Eating Fried Chicken in Ho Chi Minh City

Visit Ho Chi Minh City these days and eventually you will bump into Colonel Sanders. In January 2008, burning-out from the grind of four continuous years in grad school and full of unsatiated wanderlust, I happily made a return trip (only my third) to Vietnam with my father. We weren’t in Vietnam just for kicks, however. My sister was getting married back home in the States that coming summer and my Bà nôi in Sài Gòn was getting closer to her death. The trip then was part trans-Pacific shopping spree for the big wedding and part unspoken final farewell to my aging grandmother. So, between helping my father deliberate over which wedding invitation package would give him the most bang for his đồng and watching Korean soaps dubbed into monotone Vietnamese with my grandma in a frigid air-conditioned bedroom, I didn’t have too many opportunities to explore the city on my own. It was like being under voluntary and not-entirely-unhappy house arrest. At least, I thought, it wasn’t the solitary confinement of my dissertation or the gradschool madhouse.

**TASK DESCRIPTION:**
List every relative of the narrator mentioned in the Ho Chi Minh City text. Answer using only the text above.

**RECORDS:**
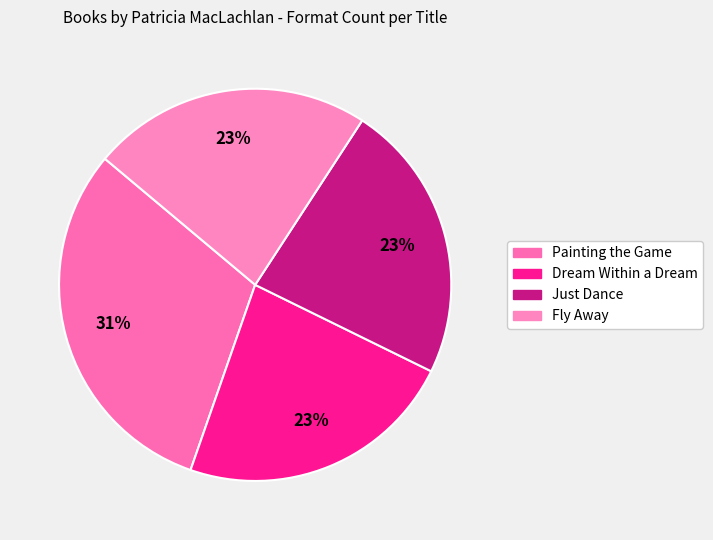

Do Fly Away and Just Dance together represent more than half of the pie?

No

---

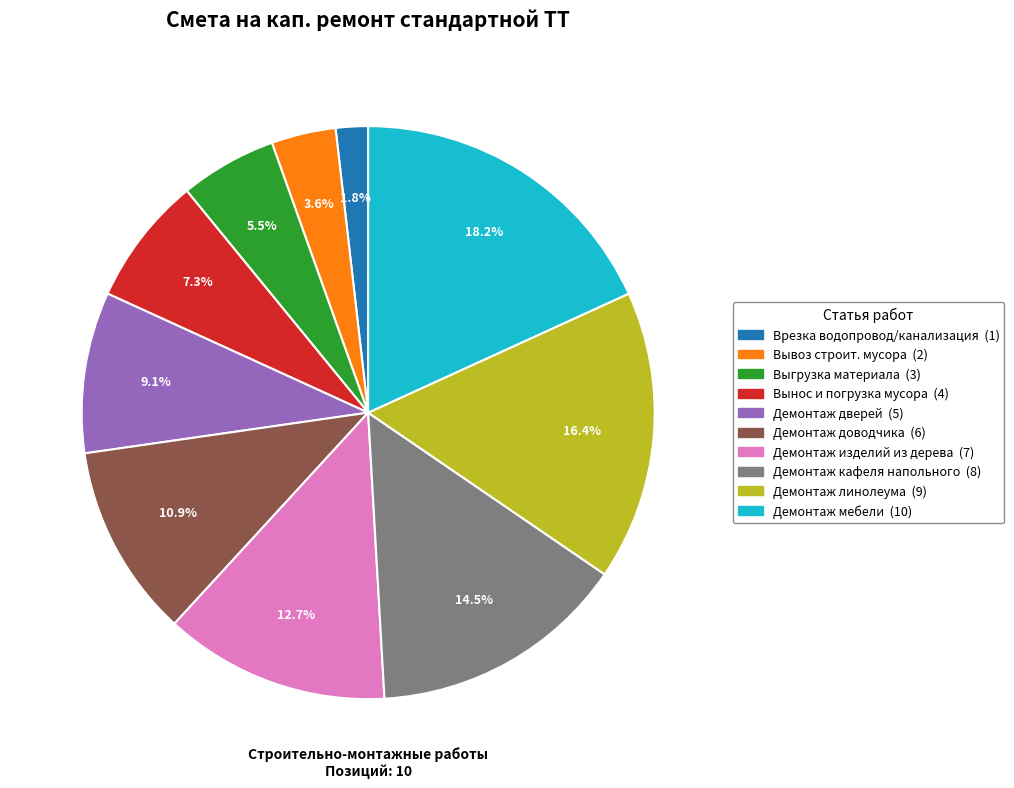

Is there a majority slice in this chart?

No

**RESULT:**
- Father
- Sister
- Grandmother (Bà nôi)